Exercise details →
Convert every line of the listing below into a Markdown table with two columns, "Row" for the line number and "Text" for the line itself. Skip blank lines and leave out the pictures.

*** Task data ***

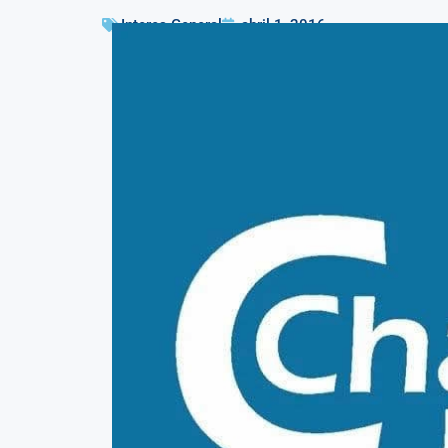
Interes General
abril 1, 2016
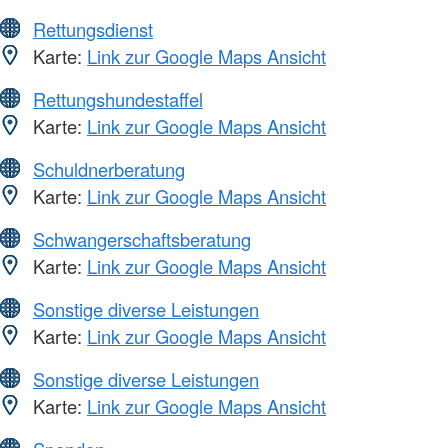
Rettungsdienst
Karte:
Link zur Google Maps Ansicht
Rettungshundestaffel
Karte:
Link zur Google Maps Ansicht
Schuldnerberatung
Karte:
Link zur Google Maps Ansicht
Schwangerschaftsberatung
Karte:
Link zur Google Maps Ansicht
Sonstige diverse Leistungen
Karte:
Link zur Google Maps Ansicht
Sonstige diverse Leistungen
Karte:
Link zur Google Maps Ansicht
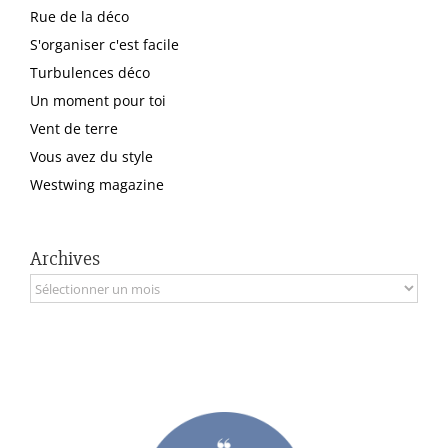
Rue de la déco
S'organiser c'est facile
Turbulences déco
Un moment pour toi
Vent de terre
Vous avez du style
Westwing magazine
Archives
Archives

***

Answer area →
| Row | Text |
|---|---|
| 1 | Interes General |
| 2 | abril 1, 2016 |
| 3 | Rettungsdienst |
| 4 | Karte: |
| 5 | Link zur Google Maps Ansicht |
| 6 | Rettungshundestaffel |
| 7 | Karte: |
| 8 | Link zur Google Maps Ansicht |
| 9 | Schuldnerberatung |
| 10 | Karte: |
| 11 | Link zur Google Maps Ansicht |
| 12 | Schwangerschaftsberatung |
| 13 | Karte: |
| 14 | Link zur Google Maps Ansicht |
| 15 | Sonstige diverse Leistungen |
| 16 | Karte: |
| 17 | Link zur Google Maps Ansicht |
| 18 | Sonstige diverse Leistungen |
| 19 | Karte: |
| 20 | Link zur Google Maps Ansicht |
| 21 | Rue de la déco |
| 22 | S'organiser c'est facile |
| 23 | Turbulences déco |
| 24 | Un moment pour toi |
| 25 | Vent de terre |
| 26 | Vous avez du style |
| 27 | Westwing magazine |
| 28 | Archives |
| 29 | Archives |